Requirement - Every line of the records must be repeated exactly; pictures stay out.

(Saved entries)
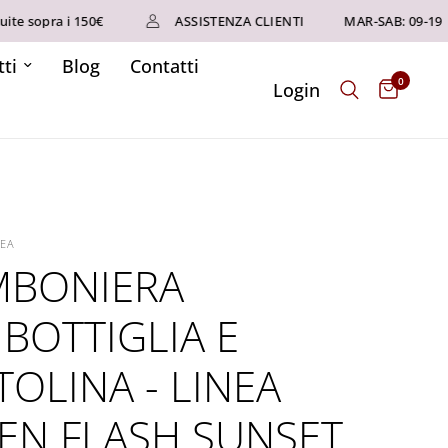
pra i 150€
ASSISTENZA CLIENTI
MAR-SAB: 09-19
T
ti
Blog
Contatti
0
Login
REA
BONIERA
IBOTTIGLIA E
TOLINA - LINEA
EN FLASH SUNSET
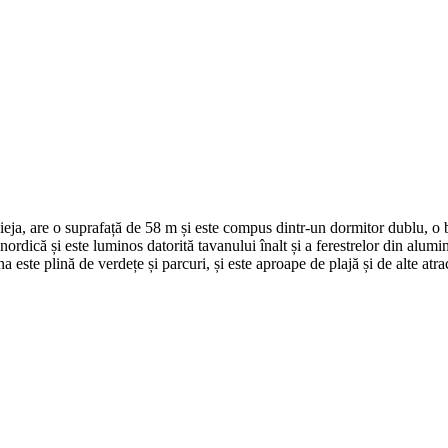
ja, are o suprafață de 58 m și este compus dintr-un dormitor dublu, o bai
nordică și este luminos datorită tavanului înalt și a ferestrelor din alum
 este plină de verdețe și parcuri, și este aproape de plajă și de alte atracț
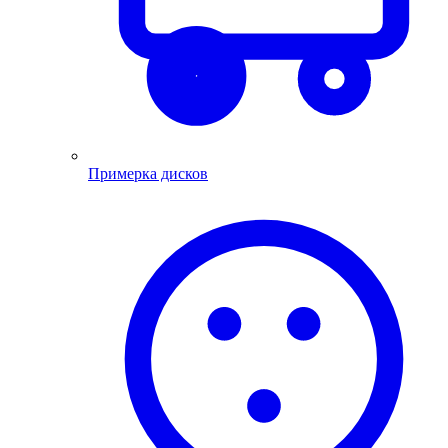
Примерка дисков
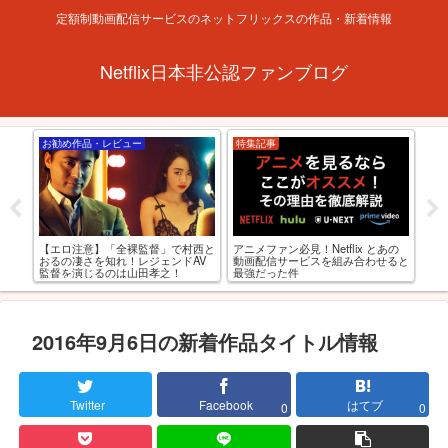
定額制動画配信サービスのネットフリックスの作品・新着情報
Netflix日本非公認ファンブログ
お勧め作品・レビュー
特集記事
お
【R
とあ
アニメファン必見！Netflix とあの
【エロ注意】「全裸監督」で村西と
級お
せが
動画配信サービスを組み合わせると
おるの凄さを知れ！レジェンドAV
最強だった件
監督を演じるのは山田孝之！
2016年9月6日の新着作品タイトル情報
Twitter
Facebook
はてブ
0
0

Output -
pra i 150€
ASSISTENZA CLIENTI
MAR-SAB: 09-19
T
ti
Blog
Contatti
0
Login
REA
BONIERA
IBOTTIGLIA E
TOLINA - LINEA
EN FLASH SUNSET
ja, are o suprafață de 58 m și este compus dintr-un dormitor dublu, o bai
nordică și este luminos datorită tavanului înalt și a ferestrelor din alum
 este plină de verdețe și parcuri, și este aproape de plajă și de alte atracț
Примерка дисков
定額制動画配信サービスのネットフリックスの作品・新着情報
Netflix日本非公認ファンブログ
お勧め作品・レビュー
特集記事
お
【R
とあ
アニメファン必見！Netflix とあの
【エロ注意】「全裸監督」で村西と
級お
せが
動画配信サービスを組み合わせると
おるの凄さを知れ！レジェンドAV
最強だった件
監督を演じるのは山田孝之！
2016年9月6日の新着作品タイトル情報
Twitter
Facebook
はてブ
0
0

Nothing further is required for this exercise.